▸ Your goal: Starting at the line that contains "longitude: -104.6213" and stopping after the line that contains "longitude: -82.3948", swap "city" for "town" and reproduce those lines with nothing else changed. Omit the pictures from your answer.

Dataset entries:
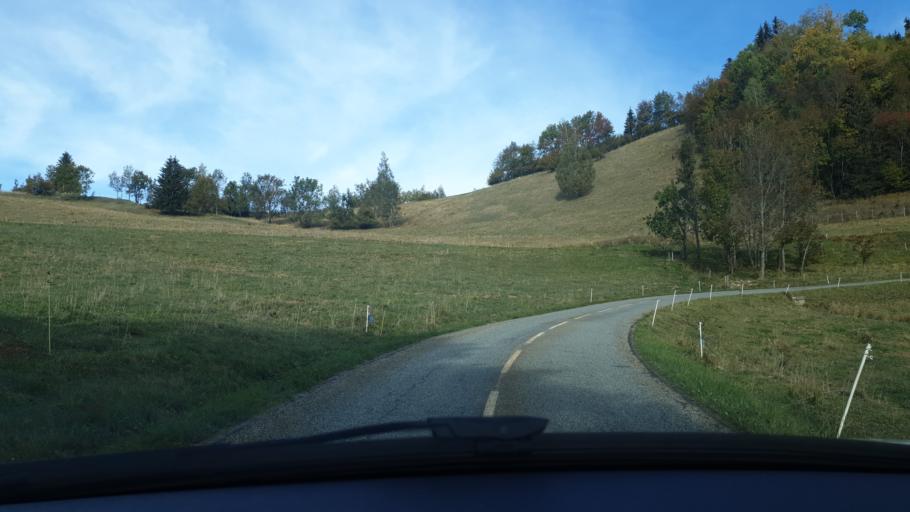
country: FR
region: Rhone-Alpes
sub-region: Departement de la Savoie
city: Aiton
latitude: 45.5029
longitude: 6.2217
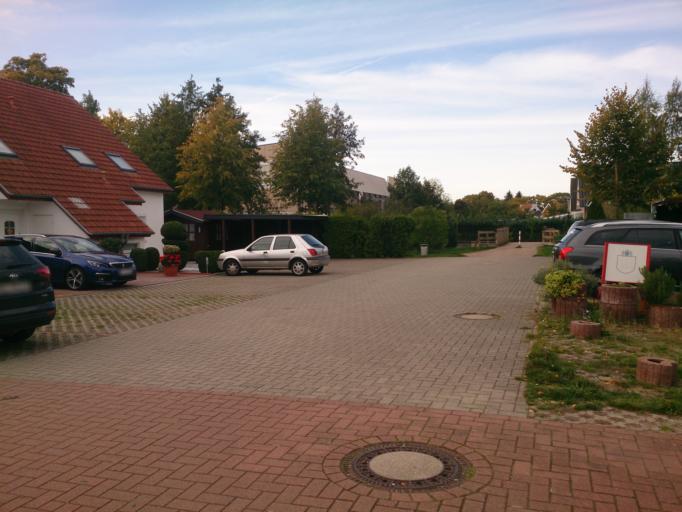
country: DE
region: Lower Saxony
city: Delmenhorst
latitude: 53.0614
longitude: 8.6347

...

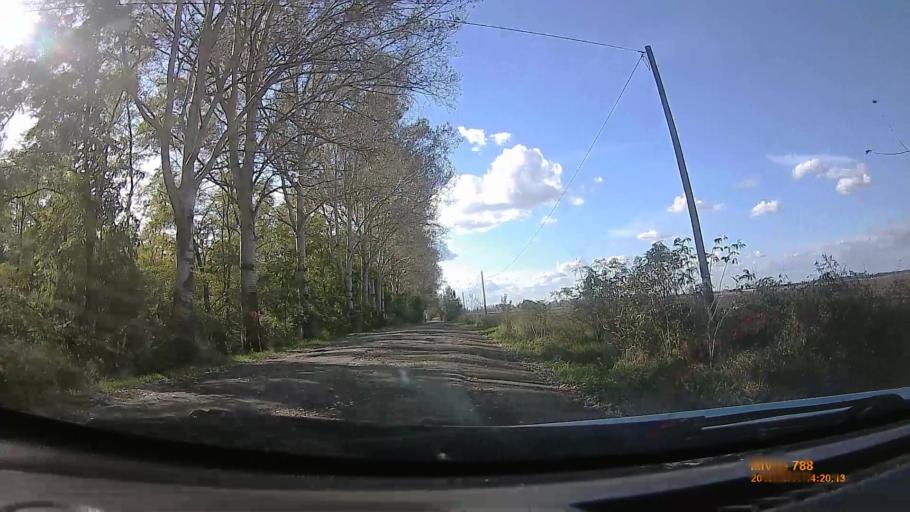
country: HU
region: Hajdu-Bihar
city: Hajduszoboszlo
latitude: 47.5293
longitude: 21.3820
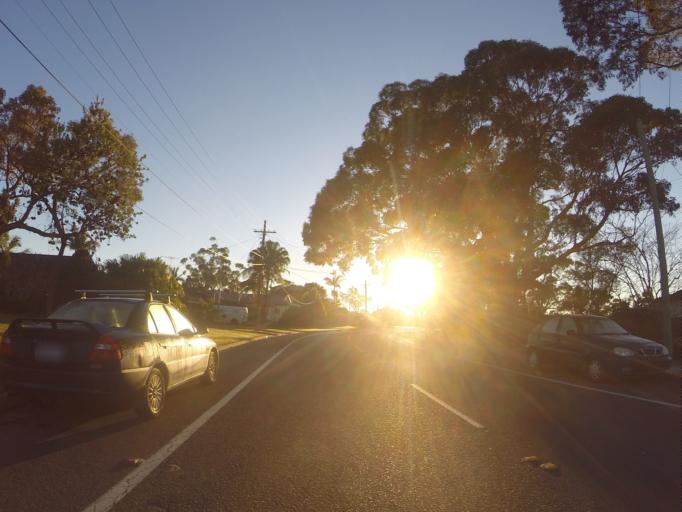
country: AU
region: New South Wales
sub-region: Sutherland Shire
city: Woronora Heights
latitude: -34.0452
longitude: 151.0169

...

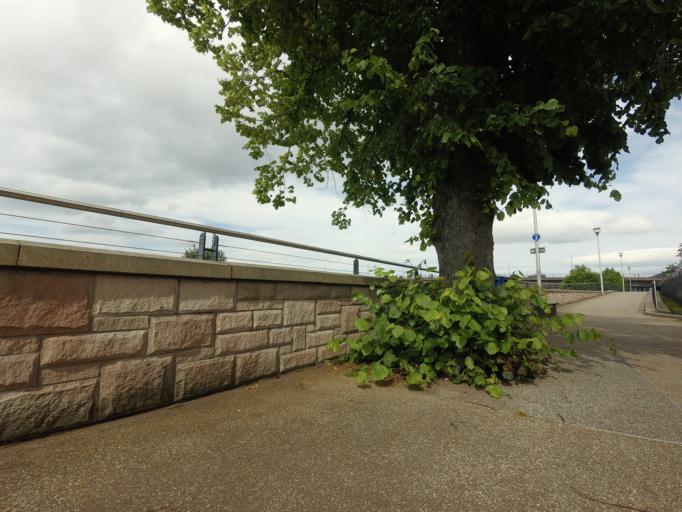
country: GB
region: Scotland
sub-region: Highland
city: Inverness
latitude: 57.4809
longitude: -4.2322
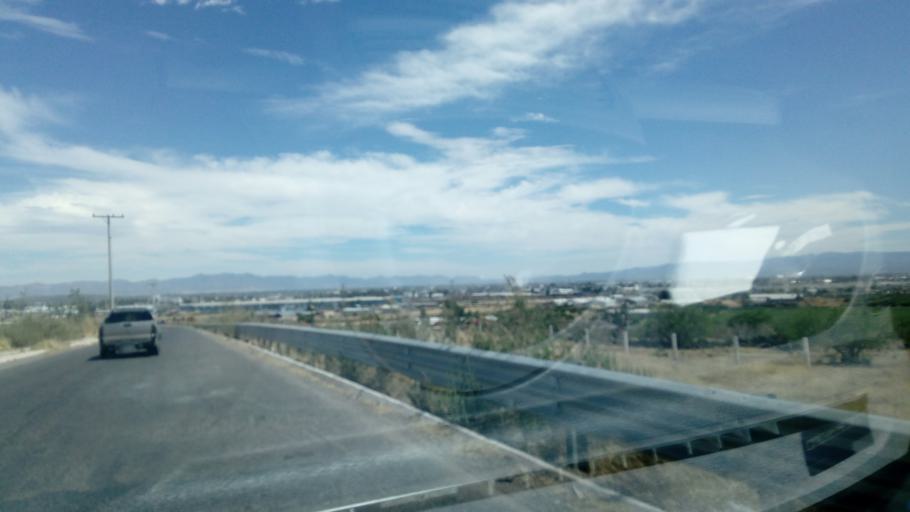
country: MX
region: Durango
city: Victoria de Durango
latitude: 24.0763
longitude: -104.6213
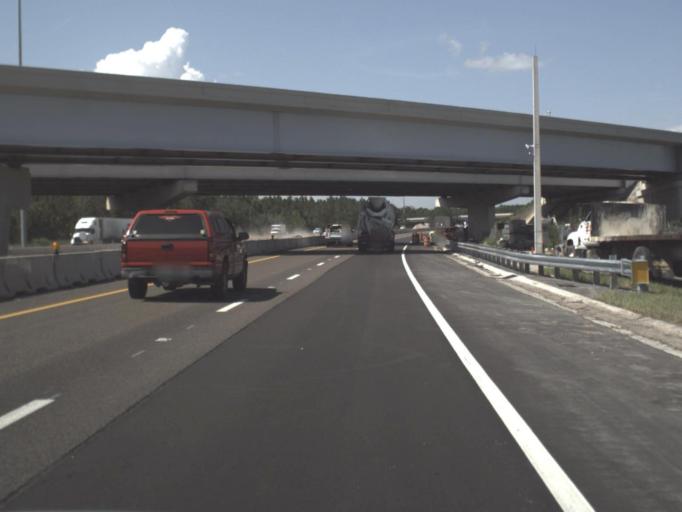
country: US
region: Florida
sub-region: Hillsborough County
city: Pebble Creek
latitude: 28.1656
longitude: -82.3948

▸ Exercise result:
longitude: -104.6213
country: US
region: Florida
sub-region: Hillsborough County
town: Pebble Creek
latitude: 28.1656
longitude: -82.3948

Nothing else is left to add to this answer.